* [Written task] Transcribe the records below from the line containing "order: Hemiptera" through the end of the records.

(Dataset records)

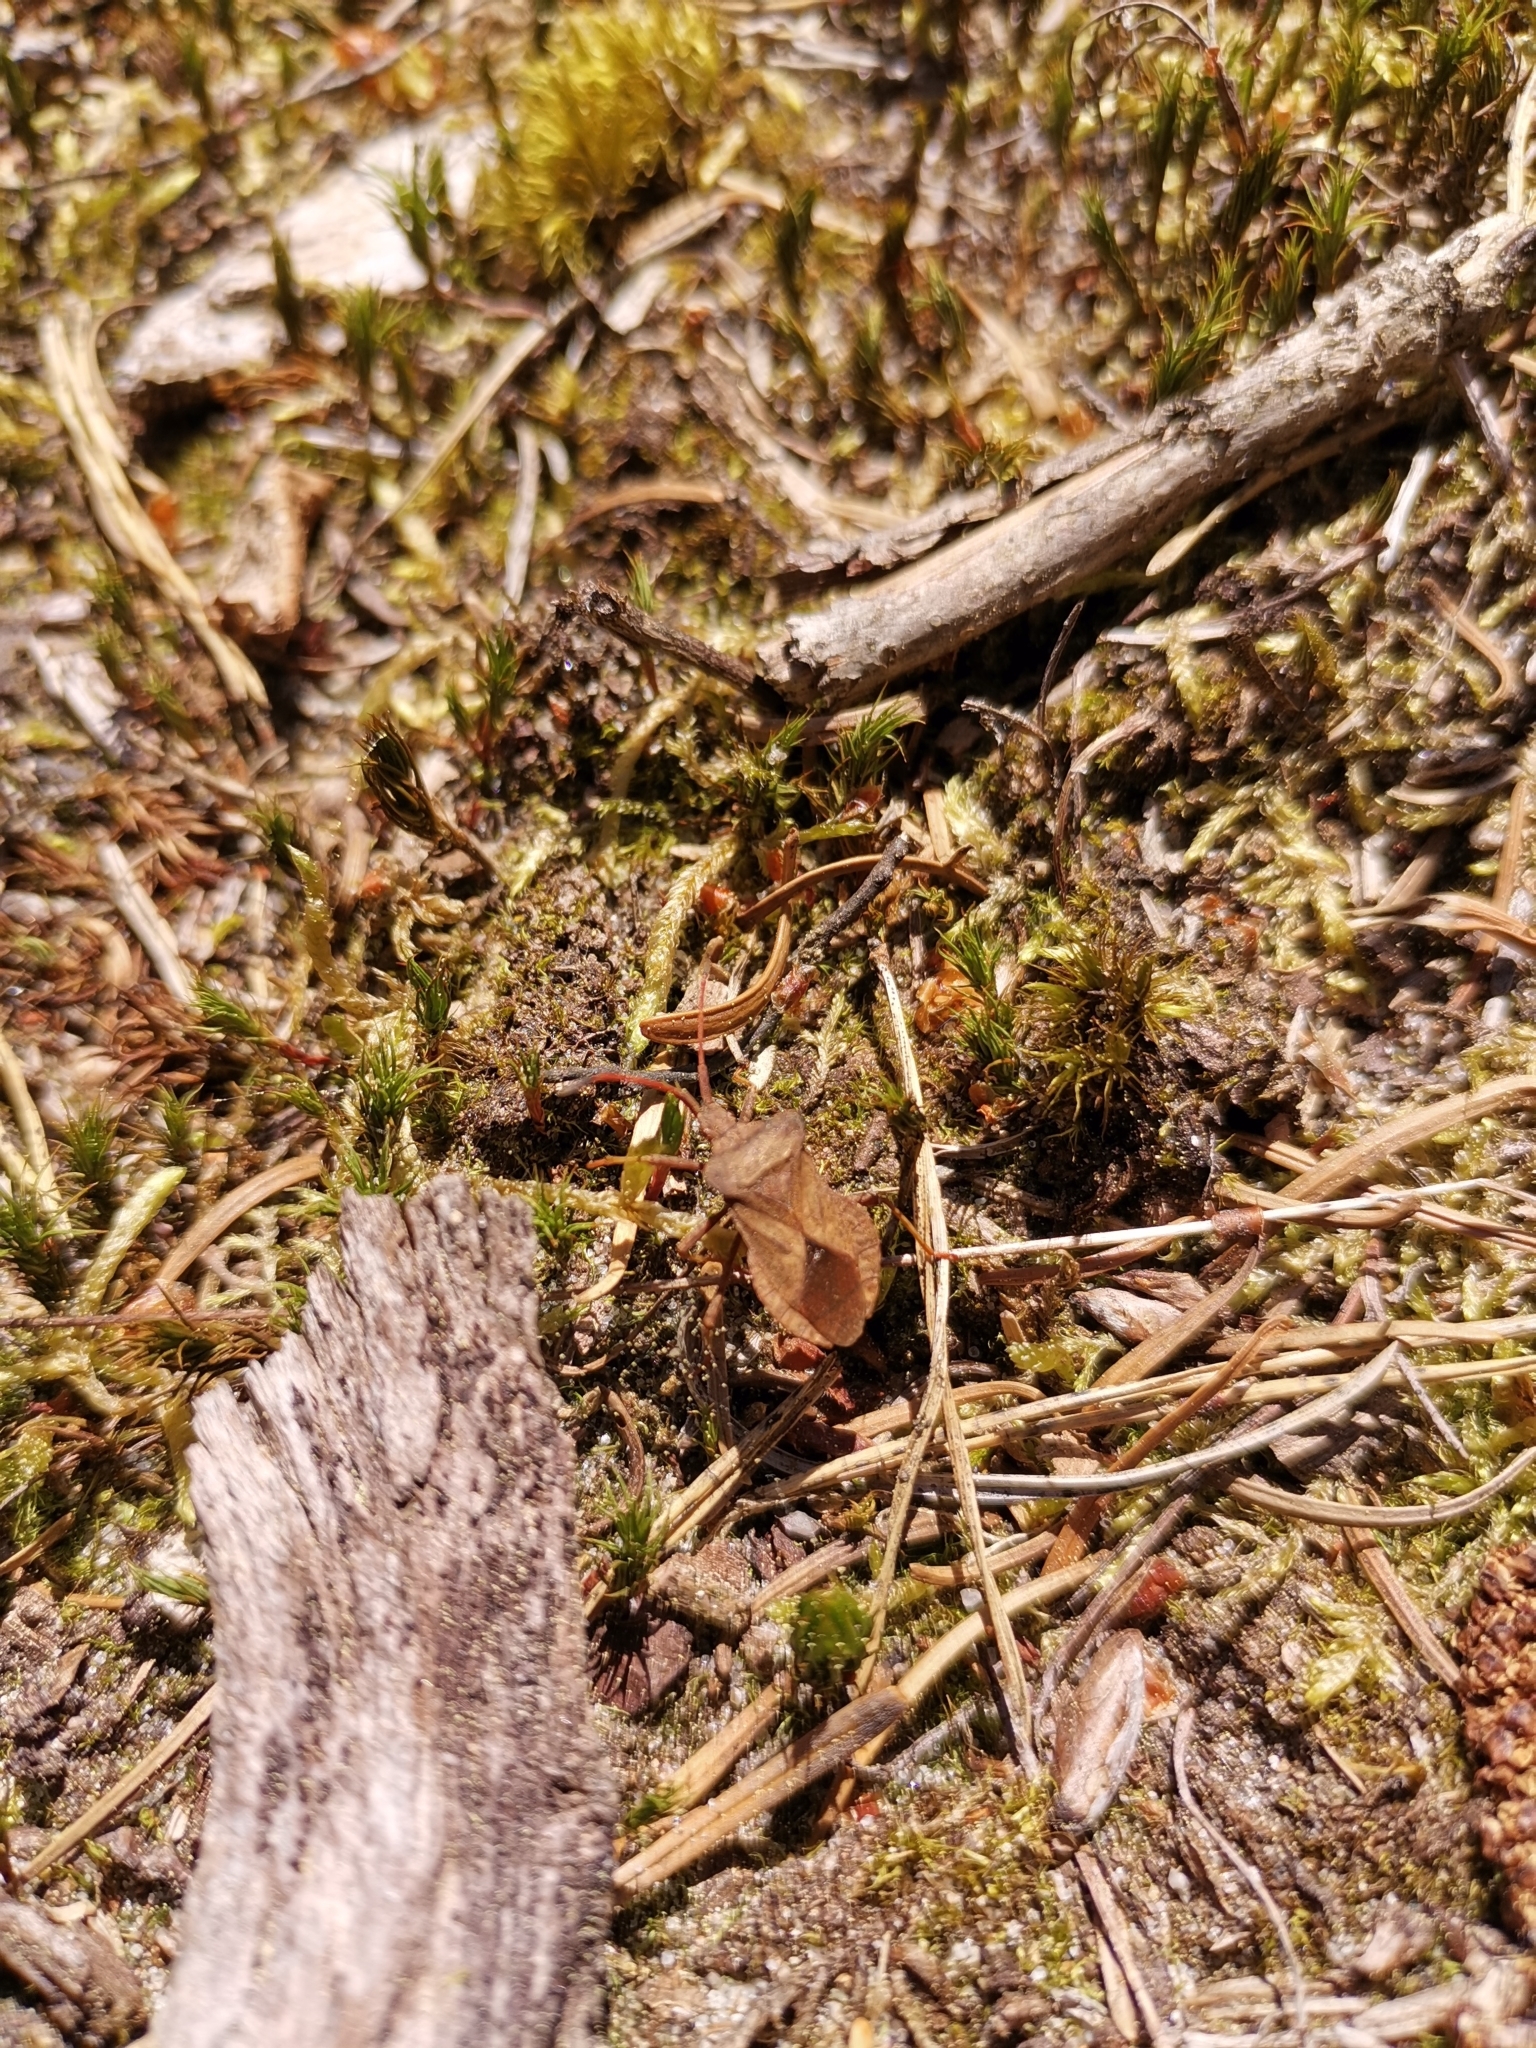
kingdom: Animalia
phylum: Arthropoda
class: Insecta
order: Hemiptera
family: Coreidae
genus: Coreus
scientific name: Coreus marginatus
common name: Dock bug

* [Exercise output]
order: Hemiptera
family: Coreidae
genus: Coreus
scientific name: Coreus marginatus
common name: Dock bug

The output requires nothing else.